Novak Djokovic is reportedly "in talks" to sue the Australian government for his "ill treatment" in the country.
The World No.1 tennis star was deported from Australia on Sunday night after having his visa cancelled.
Djokovic's last-ditch attempt to appeal the decision from the Australian government was rejected in court and he was forced to leave the country.
In an explosive new twist to the saga on Thursday, The Sun is reporting that Djokovic is weighing up a $6 million lawsuit against the Australian government.
The $6 million sum reportedly includes the prize money that Djokovic could have potentially won had he been allowed to defend his Australian Open title.
The Sun quoted a 'source close to Djokovic's agent' Edoardo Artladi as saying: “It’s well known that Novak and his family feel he was poorly treated in the quarantine hotel in Melbourne.
“His mother revealed how it was full of fleas and maggots. He was kept a virtual prisoner.”
Lawyer Toma Fila said: “He was subjected to humiliating treatment. He should sue.”
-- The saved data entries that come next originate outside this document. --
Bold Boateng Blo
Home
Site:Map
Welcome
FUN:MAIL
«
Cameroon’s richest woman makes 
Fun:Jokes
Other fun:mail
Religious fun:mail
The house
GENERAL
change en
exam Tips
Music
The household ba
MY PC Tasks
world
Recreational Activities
Djokovic was detained in an immigration detention hotel in Melbourne for five days during his nightmare stay in the country.
Immigration Law expert Maggie Taaffe had previously told the Herald Sun that legal action could be on the cards.
“It’s possible he could certainly make a claim for compensation for being detained unlawfully because that was what the decision ultimately came to – the decision was procedurally unfair, it was unlawful,” she said.
Court to publish reasons for Novak Djokovic decision
Meanwhile, the public are set to find out the full reasons why a three-judge panel of the Federal Court ruled unanimously against Djokovic in his bid to have his visa reinstated.
Chief Justice James Allsop will publish the full bench's reasons for its decision at 4.15pm on Thursday.
Djokovic had been set to launch the defence of his Australian Open title in the competition's opening round on Monday, but was instead deported to Serbia.
The 34-year-old may also face a three-year ban on re-entering the country after his visa has cancelled.
He was also ordered to pay the federal government's legal costs after losing his appeal.
Djokovic said in a statement that he was extremely disappointed with the court's decision to dismiss his application but that he respected its ruling.
"I will cooperate with the relevant authorities in relation to my departure from the country," he said.
Djokovic brought the case after his visa was cancelled for a second time on Friday afternoon.
Immigration Minister Alex Hawke cited a risk to public health and the chance that the unvaccinated Djokovic's presence in Australia could excite anti-vaccination sentiment.
Djokovic's visa had earlier been cancelled on the basis that he didn't have an exemption from the requirement to be vaccinated.
That decision was revoked and the visa reinstated earlier last week.